34 Production Setup
Chris Lu edited this page 2024-11-14 08:29:07 -08:00

A robust production setup requires more configuration -- and care -- than the Getting Started guide. There are multiple layers of components. Please follow the steps to set them up from bottom up, one by one.

  • Set up object storage
    • Set up Masters
    • Add volume servers
  • Set up file storage
    • Choose filer store
    • Setup Filer

And then, choose the component you want to set up

  • Set up S3
  • Set up FUSE mount
  • Cluster Maintenance

Prerequisites

Make sure the ports are open. By default

server http port gRPC port
Master 9333 19333
Volume 8080 18080
Filer 8888 18888
S3 8333

If you have multi-homed servers (many IP addresses and interfaces), ensure SeaweedFS uses the correct IP for cluster communication. Append -ip=xx.xx.xx.xx to specify the appropriate address.

If you wish to use a different IP address for user-facing services, then set -ip.bind=yy.yy.yy.yy as well.

For single node setup

You can just use weed server -filer -s3 -ip=xx.xx.xx.xx, to have one master, one volume server, one filer, and one S3 API server running.

It is better to have several volumes running on one machine, so that if one volume is compacting, the other volumes can still serve read and write requests.

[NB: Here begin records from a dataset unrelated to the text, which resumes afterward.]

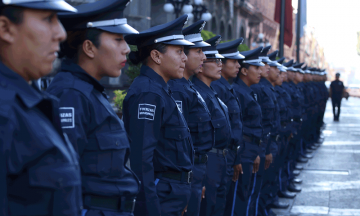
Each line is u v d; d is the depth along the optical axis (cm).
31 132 113
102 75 179
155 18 1914
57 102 125
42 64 118
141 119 221
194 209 286
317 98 1045
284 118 564
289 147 627
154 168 245
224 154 326
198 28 293
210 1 2539
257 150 412
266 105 463
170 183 245
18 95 114
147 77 239
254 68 428
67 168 120
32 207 117
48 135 117
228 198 402
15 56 116
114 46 173
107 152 168
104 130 169
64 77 169
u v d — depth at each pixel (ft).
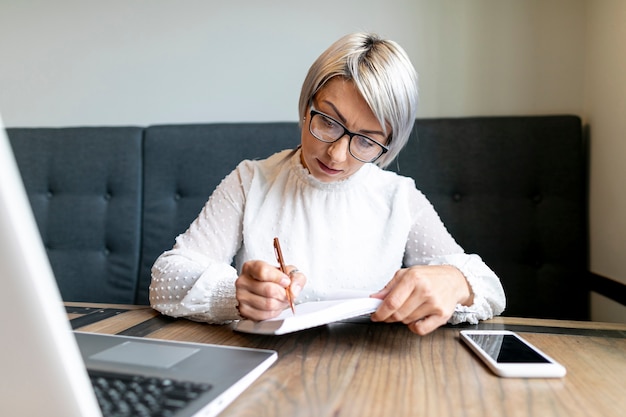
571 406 1.50
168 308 2.59
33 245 0.97
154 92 5.62
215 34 5.44
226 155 4.94
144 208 5.08
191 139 5.01
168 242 4.98
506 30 4.86
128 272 5.06
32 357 1.04
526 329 2.46
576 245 4.41
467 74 4.95
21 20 5.84
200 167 4.97
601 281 4.27
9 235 0.94
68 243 5.20
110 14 5.65
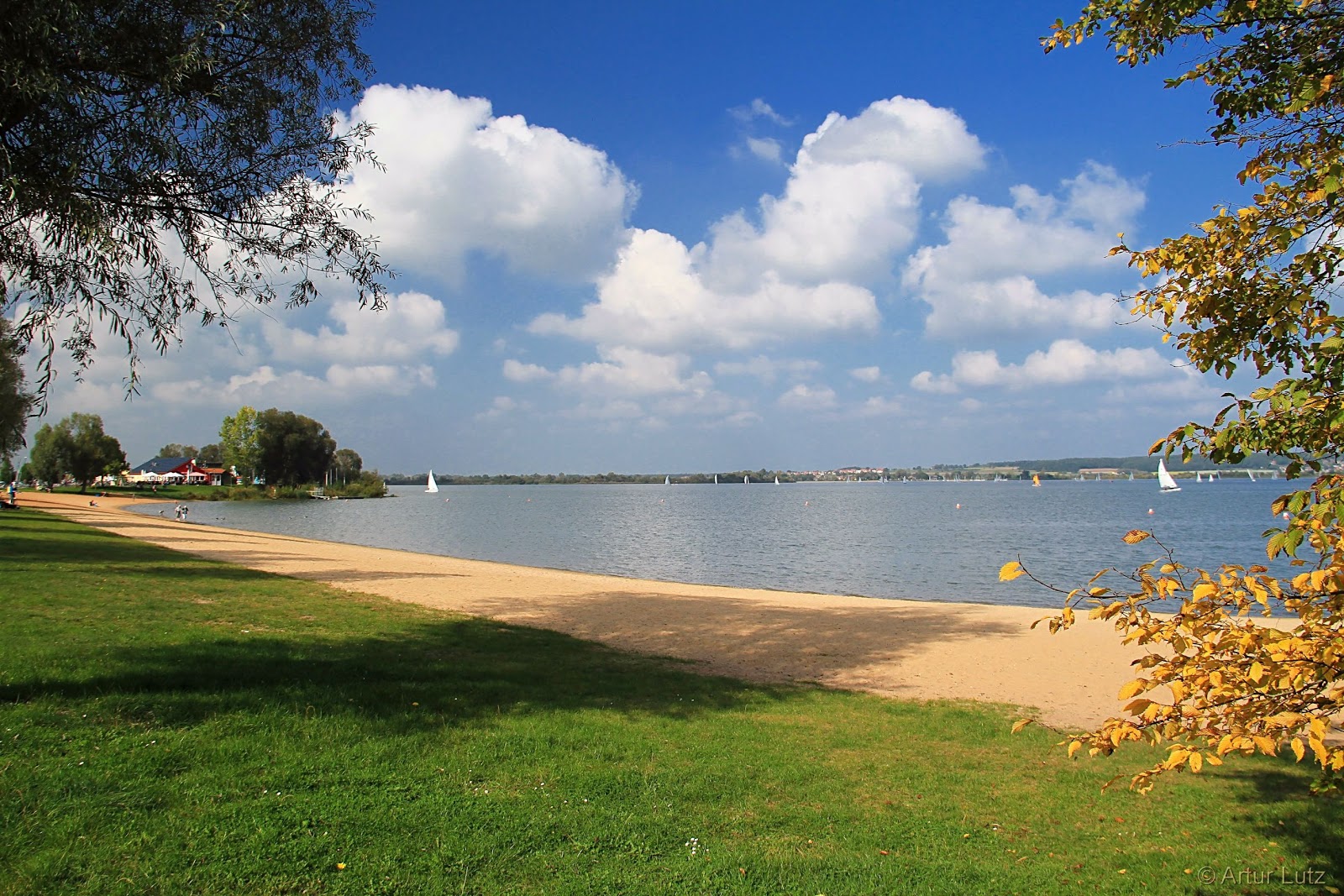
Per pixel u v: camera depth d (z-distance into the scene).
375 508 124.19
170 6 8.12
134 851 4.99
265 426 138.00
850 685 12.12
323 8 9.78
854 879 5.29
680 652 14.47
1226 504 104.25
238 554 31.17
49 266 7.86
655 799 6.54
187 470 166.25
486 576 27.62
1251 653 3.33
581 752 7.55
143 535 38.69
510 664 11.90
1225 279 3.76
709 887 5.09
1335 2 4.05
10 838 4.98
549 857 5.39
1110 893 5.18
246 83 9.14
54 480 113.94
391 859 5.17
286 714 7.76
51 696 7.63
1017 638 16.34
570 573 32.31
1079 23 4.79
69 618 12.35
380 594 20.33
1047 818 6.57
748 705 10.30
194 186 8.85
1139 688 3.56
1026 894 5.16
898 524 70.88
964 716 10.14
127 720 7.18
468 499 182.25
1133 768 7.98
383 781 6.39
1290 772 7.80
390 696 8.93
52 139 7.54
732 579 33.81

The default volume size is 30GB. So if your server does not have multiple 30GB empty spaces, you need to reduce the volume size.

weed server -filer -s3 -ip=xx.xx.xx.xx -volume.max=0 -master.volumeSizeLimitMB=1024

Set up object storage

Set up Masters

One master is fine

If there are 2 machines, it is not possible to achieve consensus. Just do not bother to set up multiple masters.

Even for large clusters, it is totally fine to have one single master. The load on master is very light. It is unlikely to go down. You can always just restart it since it only has soft states collected from volume servers.

Set up masters

OK. Your CTO just wants multiple masters. To do so, see Failover Master Server for details.

Assuming your machine has a directory: /data/seaweedfs. Run these on 3 machines with ip addresses as ip1, ip2, ip3.

weed master -mdir=/data/seaweedfs/master -peers=ip1:9333,ip2:9333,ip3:9333 -ip=ip1
weed master -mdir=/data/seaweedfs/master -peers=ip1:9333,ip2:9333,ip3:9333 -ip=ip2
weed master -mdir=/data/seaweedfs/master -peers=ip1:9333,ip2:9333,ip3:9333 -ip=ip3

Additional notes:

  • Depending on the available disk space on each volume server, the master may need to reduce maximum volume size, e.g., add -volumeSizeLimitMB=1024. This will ensure each volume server has several volumes. On the note, you can't change volumeSizeLimitMB later.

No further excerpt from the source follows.